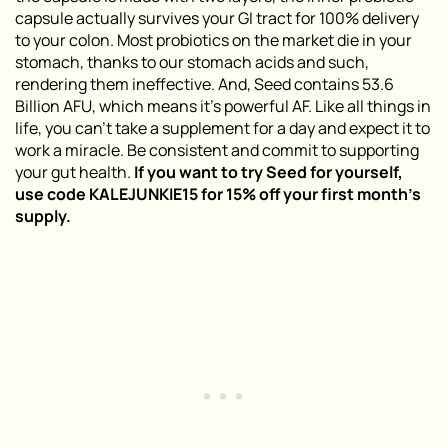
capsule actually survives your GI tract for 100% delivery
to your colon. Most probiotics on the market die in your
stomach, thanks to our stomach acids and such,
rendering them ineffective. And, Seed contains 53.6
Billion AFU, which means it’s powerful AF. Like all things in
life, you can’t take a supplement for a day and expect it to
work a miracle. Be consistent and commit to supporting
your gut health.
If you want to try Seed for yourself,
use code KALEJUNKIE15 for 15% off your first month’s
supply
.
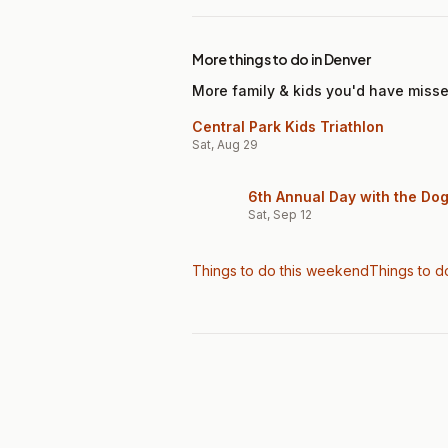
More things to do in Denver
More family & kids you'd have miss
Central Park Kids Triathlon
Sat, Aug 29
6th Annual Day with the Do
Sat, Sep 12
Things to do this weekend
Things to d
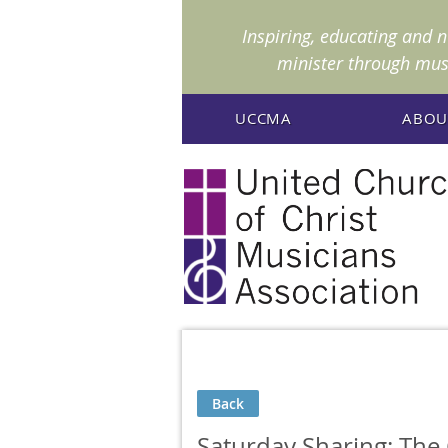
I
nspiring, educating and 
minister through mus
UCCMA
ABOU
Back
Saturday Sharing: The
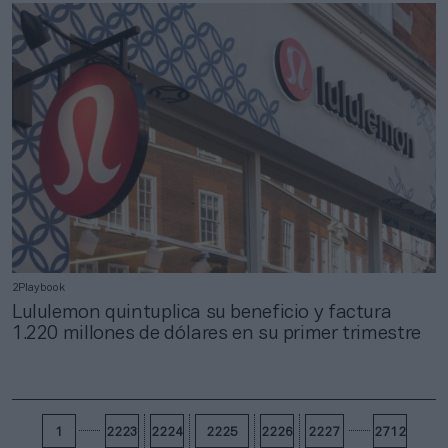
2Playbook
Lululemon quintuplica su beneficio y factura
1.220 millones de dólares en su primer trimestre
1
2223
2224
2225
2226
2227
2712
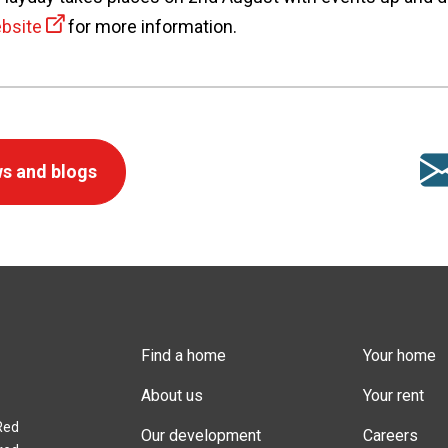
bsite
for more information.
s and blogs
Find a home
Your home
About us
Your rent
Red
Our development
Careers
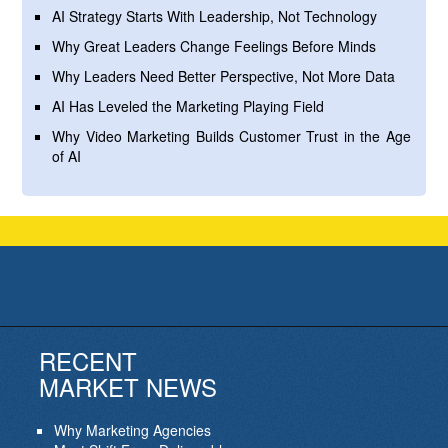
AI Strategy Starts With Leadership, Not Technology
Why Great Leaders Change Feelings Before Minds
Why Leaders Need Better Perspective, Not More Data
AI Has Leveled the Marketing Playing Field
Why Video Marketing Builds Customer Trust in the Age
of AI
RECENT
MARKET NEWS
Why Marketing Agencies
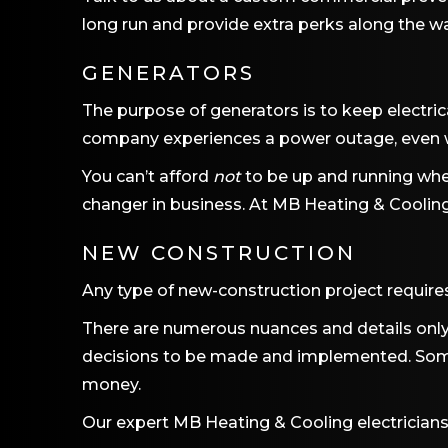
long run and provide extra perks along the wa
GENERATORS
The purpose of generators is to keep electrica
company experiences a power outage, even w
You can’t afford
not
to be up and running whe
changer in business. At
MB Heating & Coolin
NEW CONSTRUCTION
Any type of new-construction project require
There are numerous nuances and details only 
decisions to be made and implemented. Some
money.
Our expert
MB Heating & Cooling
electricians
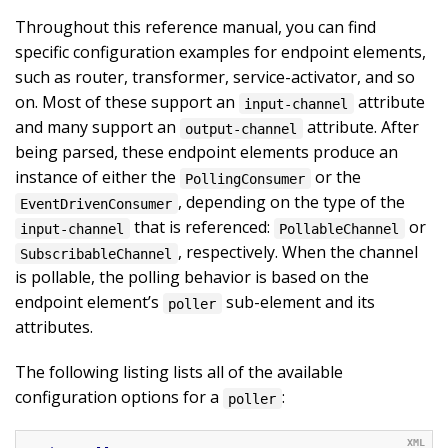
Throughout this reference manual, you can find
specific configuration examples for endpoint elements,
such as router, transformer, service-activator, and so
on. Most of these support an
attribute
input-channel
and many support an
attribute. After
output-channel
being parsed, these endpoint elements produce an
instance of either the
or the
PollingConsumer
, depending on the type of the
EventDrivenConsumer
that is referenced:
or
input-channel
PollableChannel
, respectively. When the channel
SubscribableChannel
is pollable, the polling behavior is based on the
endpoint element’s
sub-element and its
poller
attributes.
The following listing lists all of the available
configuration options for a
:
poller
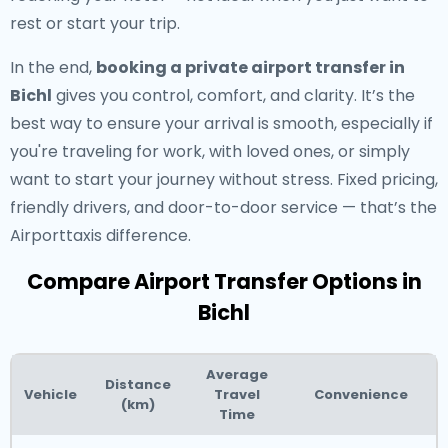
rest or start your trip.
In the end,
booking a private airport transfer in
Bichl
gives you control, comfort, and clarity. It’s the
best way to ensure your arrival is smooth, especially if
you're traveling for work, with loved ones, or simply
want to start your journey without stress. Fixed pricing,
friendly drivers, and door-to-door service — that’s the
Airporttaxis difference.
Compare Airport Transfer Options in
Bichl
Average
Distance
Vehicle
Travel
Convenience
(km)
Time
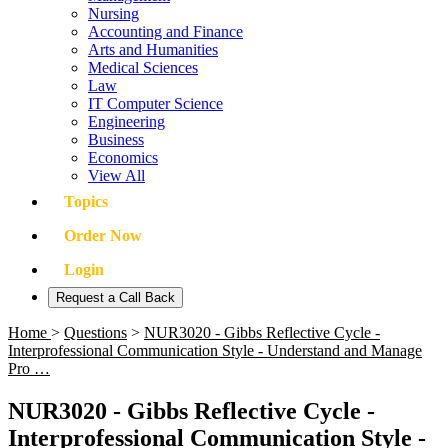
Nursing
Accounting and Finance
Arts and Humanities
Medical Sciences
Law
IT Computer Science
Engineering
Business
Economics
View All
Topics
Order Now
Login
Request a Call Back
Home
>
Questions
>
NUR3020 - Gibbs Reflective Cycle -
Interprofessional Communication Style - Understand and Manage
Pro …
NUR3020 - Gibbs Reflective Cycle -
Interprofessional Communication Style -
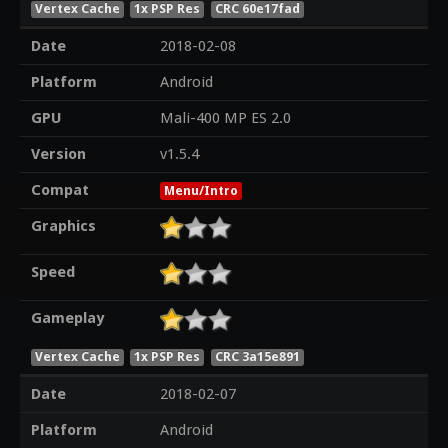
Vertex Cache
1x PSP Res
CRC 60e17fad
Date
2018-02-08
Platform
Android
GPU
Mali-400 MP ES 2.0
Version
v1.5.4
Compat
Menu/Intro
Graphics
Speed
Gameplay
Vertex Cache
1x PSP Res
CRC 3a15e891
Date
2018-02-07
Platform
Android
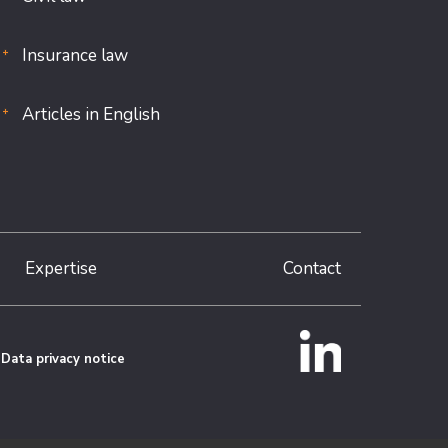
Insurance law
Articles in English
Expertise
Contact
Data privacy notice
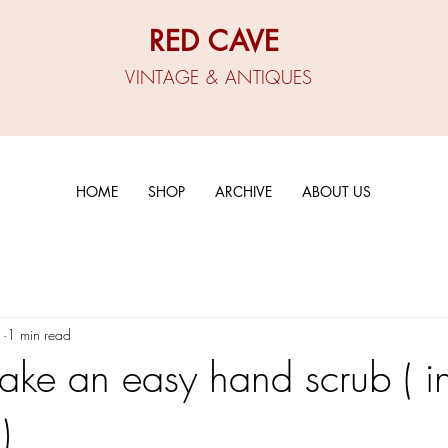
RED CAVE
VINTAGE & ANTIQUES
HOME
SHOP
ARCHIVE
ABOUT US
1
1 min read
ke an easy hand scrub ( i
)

━━━━━━━━━━━━━━━━━━━━

• _YOUR OBJECTIVE_
Leave the pictures out and return the rest of the material exactly.

• _ANSWER TO THE EXERCISE_
capsule actually survives your GI tract for 100% delivery
to your colon. Most probiotics on the market die in your
stomach, thanks to our stomach acids and such,
rendering them ineffective. And, Seed contains 53.6
Billion AFU, which means it’s powerful AF. Like all things in
life, you can’t take a supplement for a day and expect it to
work a miracle. Be consistent and commit to supporting
your gut health.
If you want to try Seed for yourself,
use code KALEJUNKIE15 for 15% off your first month’s
supply
.
More things to do in Denver
More family & kids you'd have miss
Central Park Kids Triathlon
Sat, Aug 29
6th Annual Day with the Do
Sat, Sep 12
Things to do this weekend
Things to d
I
nspiring, educating and 
minister through mus
UCCMA
ABOU
Back
Saturday Sharing: The
2Playbook
Lululemon quintuplica su beneficio y factura
1.220 millones de dólares en su primer trimestre
1
2223
2224
2225
2226
2227
2712
bsite
for more information.
s and blogs
Find a home
Your home
About us
Your rent
Red
Our development
Careers
AI Strategy Starts With Leadership, Not Technology
Why Great Leaders Change Feelings Before Minds
Why Leaders Need Better Perspective, Not More Data
AI Has Leveled the Marketing Playing Field
Why Video Marketing Builds Customer Trust in the Age
of AI
RECENT
MARKET NEWS
Why Marketing Agencies
long run and provide extra perks along the wa
GENERATORS
The purpose of generators is to keep electrica
company experiences a power outage, even w
You can’t afford
not
to be up and running whe
changer in business. At
MB Heating & Coolin
NEW CONSTRUCTION
Any type of new-construction project require
There are numerous nuances and details only 
decisions to be made and implemented. Some
money.
Our expert
MB Heating & Cooling
electricians
Throughout this reference manual, you can find
specific configuration examples for endpoint elements,
such as router, transformer, service-activator, and so
on. Most of these support an
attribute
input-channel
and many support an
attribute. After
output-channel
being parsed, these endpoint elements produce an
instance of either the
or the
PollingConsumer
, depending on the type of the
EventDrivenConsumer
that is referenced:
or
input-channel
PollableChannel
, respectively. When the channel
SubscribableChannel
is pollable, the polling behavior is based on the
endpoint element’s
sub-element and its
poller
attributes.
The following listing lists all of the available
configuration options for a
:
poller
rest or start your trip.
In the end,
booking a private airport transfer in
Bichl
gives you control, comfort, and clarity. It’s the
best way to ensure your arrival is smooth, especially if
you're traveling for work, with loved ones, or simply
want to start your journey without stress. Fixed pricing,
friendly drivers, and door-to-door service — that’s the
Airporttaxis difference.
Compare Airport Transfer Options in
Bichl
Average
Distance
Vehicle
Travel
Convenience
(km)
Time
Nursing
Accounting and Finance
Arts and Humanities
Medical Sciences
Law
IT Computer Science
Engineering
Business
Economics
View All
Topics
Order Now
Login
Request a Call Back
Home
>
Questions
>
NUR3020 - Gibbs Reflective Cycle -
Interprofessional Communication Style - Understand and Manage
Pro …
NUR3020 - Gibbs Reflective Cycle -
Interprofessional Communication Style -
Vertex Cache
1x PSP Res
CRC 60e17fad
Date
2018-02-08
Platform
Android
GPU
Mali-400 MP ES 2.0
Version
v1.5.4
Compat
Menu/Intro
Graphics
Speed
Gameplay
Vertex Cache
1x PSP Res
CRC 3a15e891
Date
2018-02-07
Platform
Android
Insurance law
Articles in English
Expertise
Contact
Data privacy notice
RED CAVE
VINTAGE & ANTIQUES
HOME
SHOP
ARCHIVE
ABOUT US
1
1 min read
ke an easy hand scrub ( i
)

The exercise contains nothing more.